We arrived back at Coco Beach Hotel around 12:45 AM amidst much rejoicing.
Chris Alliman, the medical doctor with Blue Ventures and his wife Elizabeth Carlson had set up an emergency hospital in the hotel dining room. They checked us over for any medical problems and provided much needed drinks with generous rations of soup and chocolate. We were especially elated to discover that Tom had made it safely back to shore on Nosy Hao and had been picked up at 2:30 that afternoon.
We were all deeply touched and absolutely amazed by the incredible effort that went into organizing an all-out search for us. But we were equally dismayed by the total incompetence displayed by the police boat staff. They had not reported our disappearance until almost noon, more than three hours after we entered the water, despite the fact they had a radio on board! No doubt they were embarrassed to report that they had lost the team of divers. It was not until they radioed for additional fuel that they admitted there was a problem. This critical delay no doubt prevented search boats from locating us. By the time two vessels were able to begin searching the sea conditions had badly deteriorated.
I have no doubts that we would have been safely rescued the next day if we had failed to make it ashore by nightfall. An unbelievable rescue plan had been put in place for the following day that would have seen five fixed-wing aircraft, two helicopters, and six speed boats combing the surrounding seas. The operation was set to begin at 4AM the next morning. We are thankful this effort was no longer necessary, but are extremely grateful for the organisational skills of Jenny Hyde and Herilala Randriamahazo (WCS Director Marine and Coastal Program) who used their satellite phones to great effect. They received an incredible response from Blue Venture’s head office in London, WCS, Conservation International, and the US Consulate in Madagascar, just to name a few of the major players. They also arranged for possible support from the French Navy and a search helicopter was provided by the President of Madagascar. Good going guys!

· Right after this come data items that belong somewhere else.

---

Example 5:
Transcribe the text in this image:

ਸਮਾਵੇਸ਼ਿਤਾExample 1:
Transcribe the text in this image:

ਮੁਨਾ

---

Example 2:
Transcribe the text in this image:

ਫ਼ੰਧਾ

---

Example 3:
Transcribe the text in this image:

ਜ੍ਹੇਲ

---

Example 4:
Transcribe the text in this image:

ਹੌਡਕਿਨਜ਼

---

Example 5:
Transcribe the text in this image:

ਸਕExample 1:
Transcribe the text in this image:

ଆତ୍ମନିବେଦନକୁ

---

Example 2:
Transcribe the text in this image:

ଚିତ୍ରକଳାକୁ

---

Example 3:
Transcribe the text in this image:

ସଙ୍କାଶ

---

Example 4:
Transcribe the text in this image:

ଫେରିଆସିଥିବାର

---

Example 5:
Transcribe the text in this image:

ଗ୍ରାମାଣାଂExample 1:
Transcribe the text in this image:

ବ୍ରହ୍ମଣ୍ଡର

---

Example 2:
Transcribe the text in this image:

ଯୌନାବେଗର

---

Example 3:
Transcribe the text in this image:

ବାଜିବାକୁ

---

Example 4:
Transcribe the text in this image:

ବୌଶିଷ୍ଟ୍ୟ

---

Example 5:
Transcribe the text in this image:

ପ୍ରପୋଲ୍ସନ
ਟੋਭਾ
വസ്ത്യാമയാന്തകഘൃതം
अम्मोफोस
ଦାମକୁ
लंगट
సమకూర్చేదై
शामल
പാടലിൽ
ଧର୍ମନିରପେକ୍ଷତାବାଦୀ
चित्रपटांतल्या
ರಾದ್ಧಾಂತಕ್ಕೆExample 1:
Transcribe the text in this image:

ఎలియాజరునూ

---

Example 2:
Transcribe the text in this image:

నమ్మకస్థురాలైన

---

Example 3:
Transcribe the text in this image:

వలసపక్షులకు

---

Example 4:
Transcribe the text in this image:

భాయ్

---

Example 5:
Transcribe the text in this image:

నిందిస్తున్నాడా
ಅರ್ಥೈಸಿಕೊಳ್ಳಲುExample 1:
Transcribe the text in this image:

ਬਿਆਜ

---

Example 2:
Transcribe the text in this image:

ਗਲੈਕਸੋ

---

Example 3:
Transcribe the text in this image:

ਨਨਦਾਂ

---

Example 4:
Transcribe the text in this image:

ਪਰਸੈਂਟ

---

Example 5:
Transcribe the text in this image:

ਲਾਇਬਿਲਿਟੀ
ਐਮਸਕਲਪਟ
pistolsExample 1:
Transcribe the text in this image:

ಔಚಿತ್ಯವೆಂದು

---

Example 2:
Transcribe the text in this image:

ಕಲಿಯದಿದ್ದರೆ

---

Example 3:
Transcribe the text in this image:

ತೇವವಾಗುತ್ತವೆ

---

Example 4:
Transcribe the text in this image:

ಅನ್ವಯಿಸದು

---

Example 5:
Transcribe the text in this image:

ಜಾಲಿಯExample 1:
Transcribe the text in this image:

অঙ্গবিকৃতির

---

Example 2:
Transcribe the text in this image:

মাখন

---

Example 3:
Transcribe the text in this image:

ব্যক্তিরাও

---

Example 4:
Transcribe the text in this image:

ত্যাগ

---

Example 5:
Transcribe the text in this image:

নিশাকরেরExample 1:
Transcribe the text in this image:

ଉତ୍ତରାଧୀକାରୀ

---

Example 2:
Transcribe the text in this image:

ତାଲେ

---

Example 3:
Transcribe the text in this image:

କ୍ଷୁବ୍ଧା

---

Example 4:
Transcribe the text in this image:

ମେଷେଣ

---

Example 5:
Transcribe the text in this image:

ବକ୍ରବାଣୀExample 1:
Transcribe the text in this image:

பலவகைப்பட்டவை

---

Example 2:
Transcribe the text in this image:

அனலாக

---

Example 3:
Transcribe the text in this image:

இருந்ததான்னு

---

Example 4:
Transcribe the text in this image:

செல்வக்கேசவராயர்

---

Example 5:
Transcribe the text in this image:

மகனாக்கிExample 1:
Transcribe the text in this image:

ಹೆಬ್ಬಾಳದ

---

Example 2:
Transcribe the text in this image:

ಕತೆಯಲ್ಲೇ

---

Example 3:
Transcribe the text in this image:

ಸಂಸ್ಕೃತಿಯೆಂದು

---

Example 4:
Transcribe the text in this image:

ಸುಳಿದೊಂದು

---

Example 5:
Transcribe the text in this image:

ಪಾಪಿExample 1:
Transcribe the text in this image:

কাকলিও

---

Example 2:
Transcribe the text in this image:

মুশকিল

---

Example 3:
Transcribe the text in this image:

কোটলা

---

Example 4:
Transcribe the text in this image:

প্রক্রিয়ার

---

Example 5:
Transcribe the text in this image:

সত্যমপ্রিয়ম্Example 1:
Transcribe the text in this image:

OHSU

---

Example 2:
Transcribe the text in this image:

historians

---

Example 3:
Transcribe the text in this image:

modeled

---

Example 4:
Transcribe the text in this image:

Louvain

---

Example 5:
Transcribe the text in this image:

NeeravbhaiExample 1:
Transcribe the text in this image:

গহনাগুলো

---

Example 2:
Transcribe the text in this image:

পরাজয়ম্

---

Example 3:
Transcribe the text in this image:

Back home in Perth my wife Connie received a phone call late that night, from friends at Conservation International, relaying the news that her husband and four companions had been missing at sea for approximately six hours, but did not have any details. Another call followed at 2 AM saying that a search had been mounted, but there was still no sign of the missing divers. You can imagine her immense relief when the good news finally arrived that we were safe and sound. This came at about 5 AM after she had spent the night camped next to the phone with the support of our wonderful next-door neighbours Pete and Mary Earnshaw.
The next day at Andavadoaka I was wakened from a deep sleep by beautiful singing that grew louder by the minute. I was roused out of bed by hotel staff, who informed me that all the people from the nearby village were marching to the hotel to celebrate our safe return. By the time I reached the dining area a crowd of about 100 people had gathered around the veranda. They preformed a traditional “fomba”, in our honor including singing, dancing, and plenty of speeches. It was heartwarming to witness the genuine happiness and relief expressed by these total strangers. Later in the day Helen Crowley presented cash donations to the school and women’s societies of both Andavadoaka and Lamaboraha as a token of our appreciation.
The final take-home message from this experience is to always follow sound judgment in potentially dangerous situations. In retrospect, we should have aborted the dive in view of the sea conditions and inexperienced boat crew. At the very minimum, one of us should have sacrificed their dive and stayed on board as a surface watcher. Believe me, this would have spared a long day of suffering.